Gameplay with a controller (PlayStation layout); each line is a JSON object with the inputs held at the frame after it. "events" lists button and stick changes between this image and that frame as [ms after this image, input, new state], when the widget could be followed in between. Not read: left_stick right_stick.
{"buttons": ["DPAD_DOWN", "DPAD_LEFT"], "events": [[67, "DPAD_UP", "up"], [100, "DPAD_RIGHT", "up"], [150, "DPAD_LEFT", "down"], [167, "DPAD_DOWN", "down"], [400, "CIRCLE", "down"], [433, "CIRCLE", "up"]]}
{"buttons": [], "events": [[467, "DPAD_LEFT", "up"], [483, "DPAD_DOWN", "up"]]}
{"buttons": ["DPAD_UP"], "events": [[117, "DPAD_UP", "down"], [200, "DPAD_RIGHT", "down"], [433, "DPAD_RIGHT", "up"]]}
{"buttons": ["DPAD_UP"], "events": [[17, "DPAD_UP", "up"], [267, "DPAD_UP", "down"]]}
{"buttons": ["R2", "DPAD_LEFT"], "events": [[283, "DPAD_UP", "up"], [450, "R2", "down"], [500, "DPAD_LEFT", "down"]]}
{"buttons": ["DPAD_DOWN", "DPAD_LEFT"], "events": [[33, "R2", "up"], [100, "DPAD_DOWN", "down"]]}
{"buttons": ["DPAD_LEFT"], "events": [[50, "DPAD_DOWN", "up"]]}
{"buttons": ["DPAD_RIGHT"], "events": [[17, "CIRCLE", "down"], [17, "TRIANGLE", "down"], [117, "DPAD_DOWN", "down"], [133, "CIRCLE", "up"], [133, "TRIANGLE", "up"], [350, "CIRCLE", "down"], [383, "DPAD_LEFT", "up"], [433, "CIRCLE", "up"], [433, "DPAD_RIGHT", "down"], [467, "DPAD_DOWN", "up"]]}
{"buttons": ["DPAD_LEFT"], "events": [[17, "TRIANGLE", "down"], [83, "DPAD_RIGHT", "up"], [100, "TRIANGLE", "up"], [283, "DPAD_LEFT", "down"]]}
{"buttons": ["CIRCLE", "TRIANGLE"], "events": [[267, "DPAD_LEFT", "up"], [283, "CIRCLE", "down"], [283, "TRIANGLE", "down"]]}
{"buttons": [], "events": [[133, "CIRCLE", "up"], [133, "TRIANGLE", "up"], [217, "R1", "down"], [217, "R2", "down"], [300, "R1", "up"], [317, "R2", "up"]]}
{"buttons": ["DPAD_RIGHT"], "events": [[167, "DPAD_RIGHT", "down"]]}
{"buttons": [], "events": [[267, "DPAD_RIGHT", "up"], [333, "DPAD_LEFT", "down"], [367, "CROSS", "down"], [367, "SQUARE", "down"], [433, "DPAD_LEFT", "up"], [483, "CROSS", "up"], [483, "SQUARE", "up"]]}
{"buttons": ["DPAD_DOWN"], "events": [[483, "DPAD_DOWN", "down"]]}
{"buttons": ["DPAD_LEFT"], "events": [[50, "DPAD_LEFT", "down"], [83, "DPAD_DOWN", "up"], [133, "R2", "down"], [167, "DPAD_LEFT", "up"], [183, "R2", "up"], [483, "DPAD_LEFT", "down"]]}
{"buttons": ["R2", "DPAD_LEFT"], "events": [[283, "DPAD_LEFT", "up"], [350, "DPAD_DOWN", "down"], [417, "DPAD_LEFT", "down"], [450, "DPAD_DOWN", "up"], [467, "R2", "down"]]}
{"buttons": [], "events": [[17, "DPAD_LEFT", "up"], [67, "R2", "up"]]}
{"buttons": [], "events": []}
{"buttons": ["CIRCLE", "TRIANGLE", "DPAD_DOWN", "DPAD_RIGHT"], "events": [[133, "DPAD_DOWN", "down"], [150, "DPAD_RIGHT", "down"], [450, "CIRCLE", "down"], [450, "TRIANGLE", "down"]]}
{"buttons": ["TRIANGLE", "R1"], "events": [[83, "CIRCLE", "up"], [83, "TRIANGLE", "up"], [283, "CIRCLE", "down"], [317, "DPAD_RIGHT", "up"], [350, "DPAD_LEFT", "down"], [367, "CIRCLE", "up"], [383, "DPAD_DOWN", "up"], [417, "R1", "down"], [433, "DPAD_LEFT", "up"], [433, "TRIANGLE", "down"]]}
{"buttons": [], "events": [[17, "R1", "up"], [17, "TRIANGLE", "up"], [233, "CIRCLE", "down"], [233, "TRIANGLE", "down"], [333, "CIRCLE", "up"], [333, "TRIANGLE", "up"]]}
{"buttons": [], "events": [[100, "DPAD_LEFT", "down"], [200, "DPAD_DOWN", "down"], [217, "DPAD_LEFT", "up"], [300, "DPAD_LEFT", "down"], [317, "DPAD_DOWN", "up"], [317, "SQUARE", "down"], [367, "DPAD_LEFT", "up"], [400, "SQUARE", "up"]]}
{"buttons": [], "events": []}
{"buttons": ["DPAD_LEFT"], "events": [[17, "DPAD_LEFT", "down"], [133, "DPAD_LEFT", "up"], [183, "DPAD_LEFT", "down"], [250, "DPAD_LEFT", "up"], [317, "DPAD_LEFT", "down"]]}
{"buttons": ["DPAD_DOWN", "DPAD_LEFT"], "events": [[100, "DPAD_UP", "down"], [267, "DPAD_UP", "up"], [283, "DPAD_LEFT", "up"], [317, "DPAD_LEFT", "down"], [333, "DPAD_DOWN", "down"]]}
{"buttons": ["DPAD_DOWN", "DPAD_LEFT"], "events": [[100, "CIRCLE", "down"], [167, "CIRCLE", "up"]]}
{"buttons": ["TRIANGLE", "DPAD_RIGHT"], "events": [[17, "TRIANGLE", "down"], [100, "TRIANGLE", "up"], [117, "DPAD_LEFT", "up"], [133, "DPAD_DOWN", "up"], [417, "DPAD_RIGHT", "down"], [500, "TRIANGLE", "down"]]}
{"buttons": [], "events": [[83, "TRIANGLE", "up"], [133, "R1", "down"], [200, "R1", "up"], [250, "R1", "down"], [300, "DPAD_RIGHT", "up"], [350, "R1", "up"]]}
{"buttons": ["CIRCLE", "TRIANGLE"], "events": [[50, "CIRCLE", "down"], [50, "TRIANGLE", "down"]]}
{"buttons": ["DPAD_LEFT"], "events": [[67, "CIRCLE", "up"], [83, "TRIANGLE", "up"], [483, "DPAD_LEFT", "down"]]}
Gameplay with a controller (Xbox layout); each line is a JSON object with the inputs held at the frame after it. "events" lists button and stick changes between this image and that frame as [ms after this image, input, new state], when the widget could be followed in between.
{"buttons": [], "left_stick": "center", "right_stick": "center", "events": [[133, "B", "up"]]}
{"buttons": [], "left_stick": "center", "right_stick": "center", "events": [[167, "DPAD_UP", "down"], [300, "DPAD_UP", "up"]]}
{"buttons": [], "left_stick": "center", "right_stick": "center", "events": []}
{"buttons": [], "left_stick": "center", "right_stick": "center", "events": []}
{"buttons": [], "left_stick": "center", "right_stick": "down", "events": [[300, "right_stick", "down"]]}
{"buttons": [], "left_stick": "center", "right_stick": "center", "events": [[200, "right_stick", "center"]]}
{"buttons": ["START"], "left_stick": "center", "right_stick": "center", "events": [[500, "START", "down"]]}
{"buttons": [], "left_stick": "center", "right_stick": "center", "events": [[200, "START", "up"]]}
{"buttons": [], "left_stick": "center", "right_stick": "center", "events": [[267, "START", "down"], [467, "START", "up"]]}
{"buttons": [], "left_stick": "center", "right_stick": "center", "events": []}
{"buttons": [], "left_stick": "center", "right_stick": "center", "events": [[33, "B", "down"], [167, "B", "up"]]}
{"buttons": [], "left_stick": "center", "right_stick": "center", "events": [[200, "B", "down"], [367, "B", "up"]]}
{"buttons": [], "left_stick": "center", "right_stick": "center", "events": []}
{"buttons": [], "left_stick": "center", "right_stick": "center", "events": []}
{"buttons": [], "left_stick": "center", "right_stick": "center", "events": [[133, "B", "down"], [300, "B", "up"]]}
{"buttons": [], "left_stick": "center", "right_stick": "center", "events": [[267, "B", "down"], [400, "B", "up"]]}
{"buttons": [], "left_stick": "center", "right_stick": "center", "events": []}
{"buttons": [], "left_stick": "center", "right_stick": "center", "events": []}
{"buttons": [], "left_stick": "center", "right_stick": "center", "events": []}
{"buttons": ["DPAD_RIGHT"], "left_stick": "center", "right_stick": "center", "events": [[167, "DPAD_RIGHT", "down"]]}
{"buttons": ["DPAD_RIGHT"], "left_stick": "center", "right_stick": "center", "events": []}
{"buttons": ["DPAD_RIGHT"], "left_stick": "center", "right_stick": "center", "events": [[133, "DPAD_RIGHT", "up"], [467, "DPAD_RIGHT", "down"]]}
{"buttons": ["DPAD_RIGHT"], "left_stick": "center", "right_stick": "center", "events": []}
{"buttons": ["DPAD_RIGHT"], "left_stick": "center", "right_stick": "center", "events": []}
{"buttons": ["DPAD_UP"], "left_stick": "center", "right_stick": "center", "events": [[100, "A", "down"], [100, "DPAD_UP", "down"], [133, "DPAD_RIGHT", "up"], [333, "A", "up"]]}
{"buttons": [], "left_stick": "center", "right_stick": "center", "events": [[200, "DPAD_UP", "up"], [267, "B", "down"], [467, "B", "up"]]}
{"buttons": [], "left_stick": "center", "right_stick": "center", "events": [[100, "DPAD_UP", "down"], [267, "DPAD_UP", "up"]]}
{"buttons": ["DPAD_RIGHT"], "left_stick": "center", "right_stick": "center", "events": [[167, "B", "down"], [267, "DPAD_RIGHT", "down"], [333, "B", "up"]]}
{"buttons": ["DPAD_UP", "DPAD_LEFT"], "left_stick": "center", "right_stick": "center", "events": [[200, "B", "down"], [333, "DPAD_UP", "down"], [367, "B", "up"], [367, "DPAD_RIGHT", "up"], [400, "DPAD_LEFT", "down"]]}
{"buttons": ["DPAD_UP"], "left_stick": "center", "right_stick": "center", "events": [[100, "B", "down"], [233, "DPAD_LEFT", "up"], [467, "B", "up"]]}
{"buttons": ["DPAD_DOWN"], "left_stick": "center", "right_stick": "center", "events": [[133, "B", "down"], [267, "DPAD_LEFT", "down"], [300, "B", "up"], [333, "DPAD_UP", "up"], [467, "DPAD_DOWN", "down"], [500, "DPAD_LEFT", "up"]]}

- - -

#### [Prompt]
Please report every line in the entries above that holds the string "SQUARE".

#### [Solution to the exercise]
{"buttons": [], "events": [[267, "DPAD_RIGHT", "up"], [333, "DPAD_LEFT", "down"], [367, "CROSS", "down"], [367, "SQUARE", "down"], [433, "DPAD_LEFT", "up"], [483, "CROSS", "up"], [483, "SQUARE", "up"]]}
{"buttons": [], "events": [[100, "DPAD_LEFT", "down"], [200, "DPAD_DOWN", "down"], [217, "DPAD_LEFT", "up"], [300, "DPAD_LEFT", "down"], [317, "DPAD_DOWN", "up"], [317, "SQUARE", "down"], [367, "DPAD_LEFT", "up"], [400, "SQUARE", "up"]]}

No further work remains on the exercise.